What to work on.
• a. According to the interview with Veeam co-founder Ratmir Timashev, what did Veeam's bookings total in 2018?
• b. Pick up the interview with Veeam co-founder Ratmir Timashev after its final sentence and continue it.

Text block.
—————
Veeam’s Ratmir Timashev On Public Cloud Backlash, Office 365 Growth And ‘Aggressive’ Acquisition Strategy
Veeam Co-Founder Ratmir Timashev Ready For Hybrid Cloud Battle
Backed by a whopping $500 million in new funding, Veeam has an eye-popping growth plan in 2019 that includes multiple acquisitions, driving Office 365 channel sales, and major partner investments.
“I think we’ll acquire two, three, four or five companies [in the next year],” said Ratmir Timashev, co-founder and executive vice president of sales and marketing for Veaam, in an interview with CRN. “It won’t be big companies. We’re not going to buy Commvault. It’s all about innovative technologies.”
Veeam is coming off a record-breaking 2018, with bookings totaling $963 million, up 16 percent year over year. The data protection and management software star added 48,000 new customers last year with similar growth plans in 2019.
In an interview with CRN, Timashev talks about Veeam’s fastest growth area in the company’s history, M&A strategy, the “war” for hybrid cloud dominance, and the serious issue with customers buying public cloud solutions without any backup.
With $500 million now in Veeam’s wallet, how aggressive is your acquisition strategy and what technologies are you looking to acquire?
—————
Data records.
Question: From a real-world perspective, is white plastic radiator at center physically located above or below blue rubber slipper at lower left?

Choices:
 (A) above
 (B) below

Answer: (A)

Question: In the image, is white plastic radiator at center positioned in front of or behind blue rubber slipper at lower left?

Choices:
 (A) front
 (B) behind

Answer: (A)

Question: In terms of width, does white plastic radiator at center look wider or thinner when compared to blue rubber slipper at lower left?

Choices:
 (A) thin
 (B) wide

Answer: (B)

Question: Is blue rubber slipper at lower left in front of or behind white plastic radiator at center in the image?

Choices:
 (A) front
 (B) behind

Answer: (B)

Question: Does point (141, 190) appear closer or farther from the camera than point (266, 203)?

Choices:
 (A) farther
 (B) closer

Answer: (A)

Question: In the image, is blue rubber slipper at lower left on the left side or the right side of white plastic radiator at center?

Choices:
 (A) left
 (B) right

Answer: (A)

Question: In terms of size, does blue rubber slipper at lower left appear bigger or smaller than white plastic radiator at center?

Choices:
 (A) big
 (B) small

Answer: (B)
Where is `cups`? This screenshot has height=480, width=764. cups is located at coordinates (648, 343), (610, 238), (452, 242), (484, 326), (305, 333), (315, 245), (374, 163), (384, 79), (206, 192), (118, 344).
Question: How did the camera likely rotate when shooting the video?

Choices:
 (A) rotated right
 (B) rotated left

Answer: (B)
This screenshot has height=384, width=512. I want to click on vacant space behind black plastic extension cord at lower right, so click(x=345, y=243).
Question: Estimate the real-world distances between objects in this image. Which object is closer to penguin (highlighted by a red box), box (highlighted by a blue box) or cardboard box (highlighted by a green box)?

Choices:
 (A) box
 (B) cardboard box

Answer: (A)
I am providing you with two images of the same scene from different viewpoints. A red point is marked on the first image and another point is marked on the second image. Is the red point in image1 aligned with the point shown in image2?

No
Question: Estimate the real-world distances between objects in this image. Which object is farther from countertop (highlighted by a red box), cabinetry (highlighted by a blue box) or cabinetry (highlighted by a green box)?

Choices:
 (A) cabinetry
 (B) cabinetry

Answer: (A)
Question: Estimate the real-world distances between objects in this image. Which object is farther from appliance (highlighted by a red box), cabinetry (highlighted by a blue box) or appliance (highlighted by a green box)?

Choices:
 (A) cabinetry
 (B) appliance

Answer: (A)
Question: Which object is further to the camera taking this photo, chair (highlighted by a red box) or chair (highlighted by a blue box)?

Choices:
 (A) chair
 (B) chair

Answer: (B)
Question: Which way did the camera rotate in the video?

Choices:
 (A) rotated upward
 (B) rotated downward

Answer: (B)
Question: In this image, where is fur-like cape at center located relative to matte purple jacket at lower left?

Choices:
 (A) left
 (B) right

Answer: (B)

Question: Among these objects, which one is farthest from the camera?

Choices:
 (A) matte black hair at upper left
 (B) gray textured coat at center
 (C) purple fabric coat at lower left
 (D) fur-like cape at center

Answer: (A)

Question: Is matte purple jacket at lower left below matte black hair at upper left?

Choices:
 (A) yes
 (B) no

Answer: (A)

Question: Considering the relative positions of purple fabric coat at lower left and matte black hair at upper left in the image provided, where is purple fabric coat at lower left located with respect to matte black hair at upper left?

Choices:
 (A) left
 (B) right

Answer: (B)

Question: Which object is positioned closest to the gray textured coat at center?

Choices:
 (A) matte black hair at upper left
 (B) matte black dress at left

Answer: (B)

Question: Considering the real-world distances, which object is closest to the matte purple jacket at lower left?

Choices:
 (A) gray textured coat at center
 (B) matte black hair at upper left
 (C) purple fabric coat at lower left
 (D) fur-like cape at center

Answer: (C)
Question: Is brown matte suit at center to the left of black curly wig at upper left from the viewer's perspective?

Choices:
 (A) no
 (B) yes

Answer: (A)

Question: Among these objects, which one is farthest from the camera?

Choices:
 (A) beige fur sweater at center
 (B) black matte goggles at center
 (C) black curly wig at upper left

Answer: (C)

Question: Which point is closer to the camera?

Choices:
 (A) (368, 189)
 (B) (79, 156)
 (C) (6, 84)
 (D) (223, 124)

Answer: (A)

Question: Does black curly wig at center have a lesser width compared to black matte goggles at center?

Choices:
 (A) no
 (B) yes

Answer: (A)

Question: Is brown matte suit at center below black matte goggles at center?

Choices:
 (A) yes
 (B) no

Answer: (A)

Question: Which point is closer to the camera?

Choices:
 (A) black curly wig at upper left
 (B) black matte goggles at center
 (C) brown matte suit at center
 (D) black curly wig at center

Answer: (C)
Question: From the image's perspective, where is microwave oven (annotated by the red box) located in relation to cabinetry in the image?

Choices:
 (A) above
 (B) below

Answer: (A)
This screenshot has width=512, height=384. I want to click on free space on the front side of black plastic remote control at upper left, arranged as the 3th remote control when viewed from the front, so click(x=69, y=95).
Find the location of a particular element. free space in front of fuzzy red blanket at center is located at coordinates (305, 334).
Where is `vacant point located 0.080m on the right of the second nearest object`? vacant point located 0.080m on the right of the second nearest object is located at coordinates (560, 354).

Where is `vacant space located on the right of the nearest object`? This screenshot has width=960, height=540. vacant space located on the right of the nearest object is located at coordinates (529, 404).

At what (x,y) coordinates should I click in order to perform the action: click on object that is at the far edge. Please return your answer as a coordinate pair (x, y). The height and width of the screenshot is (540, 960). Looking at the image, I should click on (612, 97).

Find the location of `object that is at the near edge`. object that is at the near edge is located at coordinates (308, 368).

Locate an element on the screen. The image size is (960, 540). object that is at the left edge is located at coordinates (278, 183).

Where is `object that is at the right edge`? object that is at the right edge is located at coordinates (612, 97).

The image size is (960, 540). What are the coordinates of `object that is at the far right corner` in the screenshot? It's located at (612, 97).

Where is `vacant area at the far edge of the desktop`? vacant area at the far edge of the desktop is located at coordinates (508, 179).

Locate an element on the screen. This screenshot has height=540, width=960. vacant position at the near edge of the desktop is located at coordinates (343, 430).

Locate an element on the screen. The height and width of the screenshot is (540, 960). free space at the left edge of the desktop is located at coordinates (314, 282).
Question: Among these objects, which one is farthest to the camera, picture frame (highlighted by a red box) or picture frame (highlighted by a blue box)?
—————
Answers.
• a. $963 million, up 16 percent year over year.

• b.
We will be aggressive. We’re looking at artificial intelligence, data management, containers, KVM, OpenStack, machine learning, data governance—all that stuff. It broadens our backup to data management and takes it from on-premise to multi-cloud. … I think we’ll acquire two, three or four or five companies [in the next year]. It won’t be big companies. We’re not going to buy Commvault. It’s all about innovative technologies. We acquired N2W Software, which is a good example of great innovative technology because they’re a leader in AWS backup. We want a leader like that who is small, but very useful for cloud cost optimization, for example. Or we want to acquire and look at Kubernetes, containers and KVM providers.
You said possibly a cloud cost optimization company. What’s the biggest challenge for customers trying to do multi-cloud, hybrid cloud?
The biggest challenge is cloud lock-in. [Microsoft] Azure and AWS want to lock you in. They want you to consume more and more and more. We want to provide freedom from cloud lock-in and offer cloud mobility and cost optimization—that’s what we’re doing. We’re looking to acquire a cloud cost optimization company, and maybe we will acquire it and give it to customers for free because it’s just an add-on to our data management story. We want companies to be free and understand where the cost is coming from, but also provide this data mobility. Customers don’t like monopolies and lock-ins. They want hardware freedom and software freedom.
How tough is it to get out of AWS and Azure?
Extremely tough. Everything is designed for you to consume, consume and consume. Then taking the data back is expensive. It’s zero expensive to put the data in. It’s extremely expensive to take that data out. Veeam provides our Cloud Mobility, where we can take your AWS workload, backup on-premise and convert it to VMware, Azure or to really anything.
Are you seeing public cloud backlash from customers where the pendulum is swinging back to on-premise?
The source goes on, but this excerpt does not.